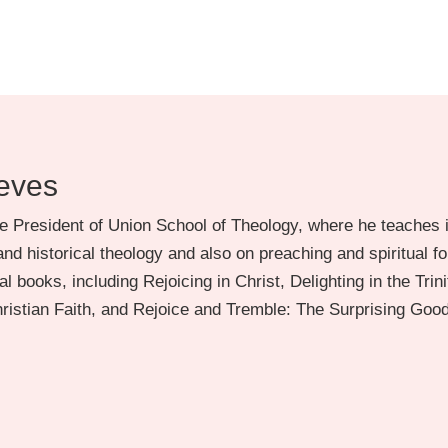
eves
e President of Union School of Theology, where he teaches i
nd historical theology and also on preaching and spiritual f
l books, including Rejoicing in Christ, Delighting in the Trini
Christian Faith, and Rejoice and Tremble: The Surprising Goo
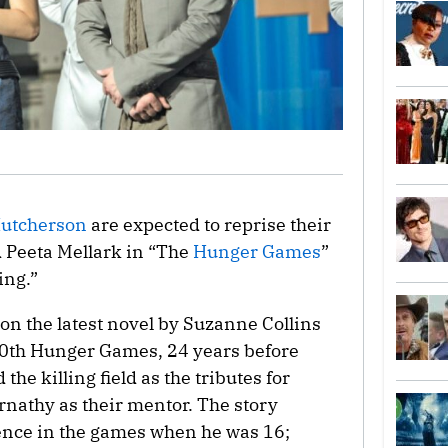
Hutcherson
are expected to reprise their
 Peeta Mellark in “The
Hunger Games
”
ing.”
on the latest novel by Suzanne Collins
 50th Hunger Games, 24 years before
the killing field as the tributes for
rnathy as their mentor. The story
ence in the games when he was 16;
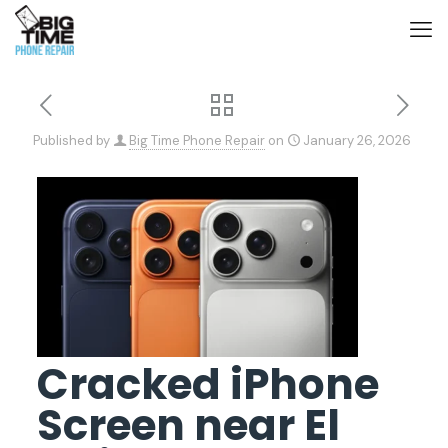
Published by
Big Time Phone Repair
on
January 26, 2026
Cracked iPhone
Screen near El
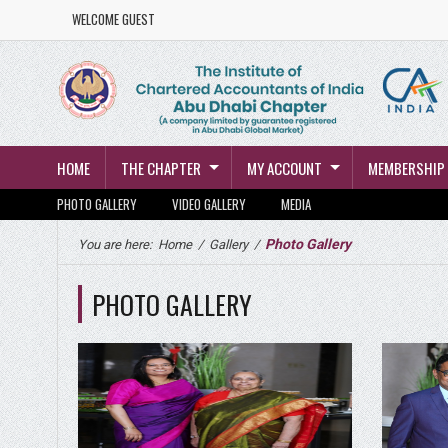
WELCOME GUEST
HOME
THE CHAPTER
MY ACCOUNT
MEMBERSHIP
PHOTO GALLERY
VIDEO GALLERY
MEDIA
Photo Gallery
You are here:
Home
/
Gallery
/
PHOTO GALLERY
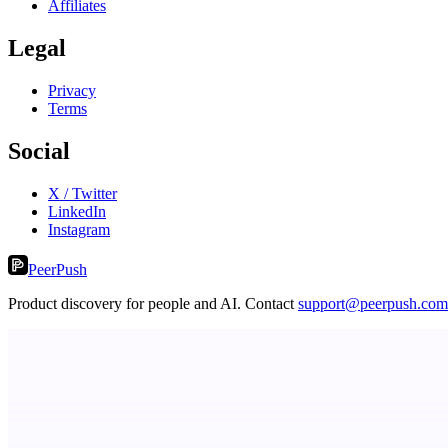
Affiliates
Legal
Privacy
Terms
Social
X / Twitter
LinkedIn
Instagram
PeerPush
Product discovery for people and AI. Contact
support@peerpush.com
Now I Get It!
Scientific articles, explained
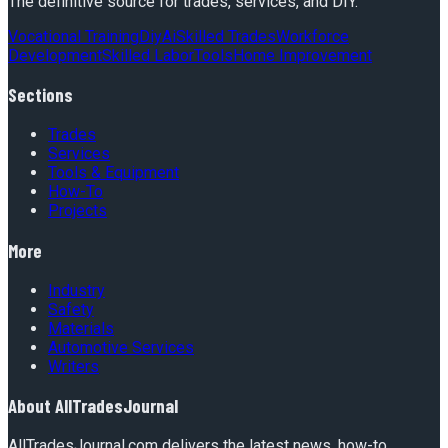
The definitive source for trades, services, and DIY.
Vocational Training
Diy
Ai
Skilled Trades
Workforce
Development
Skilled Labor
Tools
Home Improvement
Sections
Trades
Services
Tools & Equipment
How-To
Projects
More
Industry
Safety
Materials
Automotive Services
Writers
About
AllTradesJournal
AllTradesJournal.com delivers the latest news, how-to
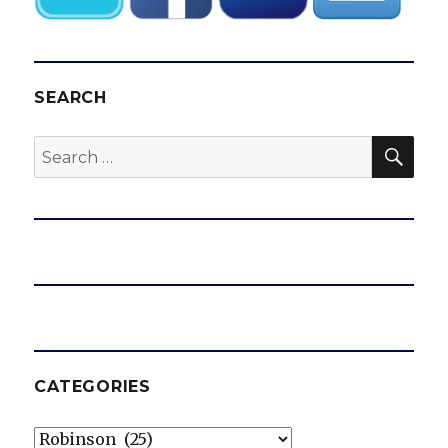
SEARCH
SEA
Search
for:
CATEGORIES
Categories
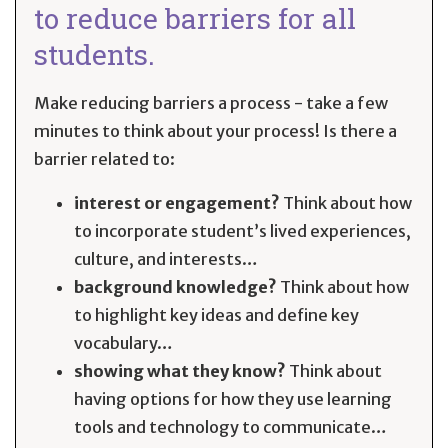
to reduce barriers for all
students.
Make reducing barriers a process - take a few
minutes to think about your process! Is there a
barrier related to:
interest or engagement?
Think about how
to incorporate student’s lived experiences,
culture, and interests…
background knowledge?
Think about how
to highlight key ideas and define key
vocabulary…
showing what they know?
Think about
having options for how they use learning
tools and technology to communicate…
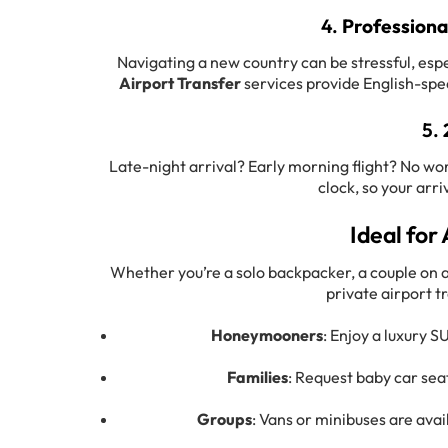
4.
Professiona
Navigating a new country can be stressful, espe
Airport Transfer
services provide English-spea
5.
Late-night arrival? Early morning flight? No wor
clock, so your arr
Ideal for 
Whether you’re a solo backpacker, a couple on a
private airport t
Honeymooners
: Enjoy a luxury S
Families
: Request baby car seat
Groups
: Vans or minibuses are ava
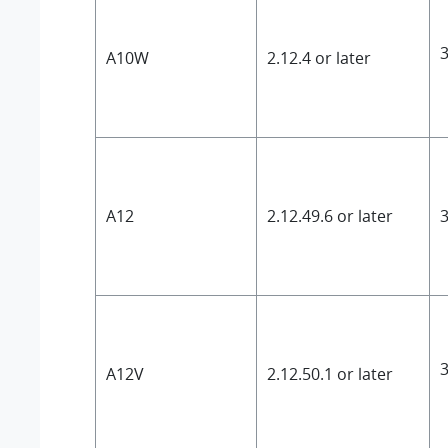
3
A10W
2.12.4 or later
A12
2.12.49.6 or later
3
3
A12V
2.12.50.1 or later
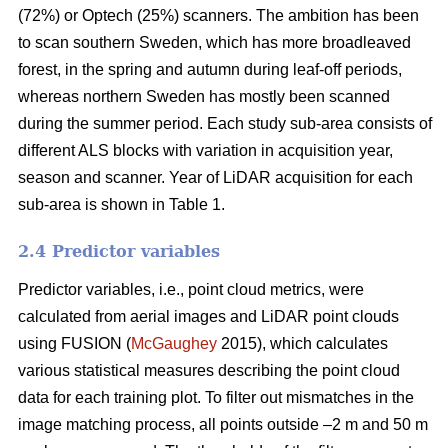
(72%) or Optech (25%) scanners. The ambition has been
to scan southern Sweden, which has more broadleaved
forest, in the spring and autumn during leaf-off periods,
whereas northern Sweden has mostly been scanned
during the summer period. Each study sub-area consists of
different ALS blocks with variation in acquisition year,
season and scanner. Year of LiDAR acquisition for each
sub-area is shown in Table 1.
2.4 Predictor variables
Predictor variables, i.e., point cloud metrics, were
calculated from aerial images and LiDAR point clouds
using FUSION (
McGaughey
2015), which calculates
various statistical measures describing the point cloud
data for each training plot. To filter out mismatches in the
image matching process, all points outside –2 m and 50 m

* * *

_What the task asks_
Show each line of the records that contains the string "Sweden", reproduced in full.

_Answer below_
to scan southern Sweden, which has more broadleaved
whereas northern Sweden has mostly been scanned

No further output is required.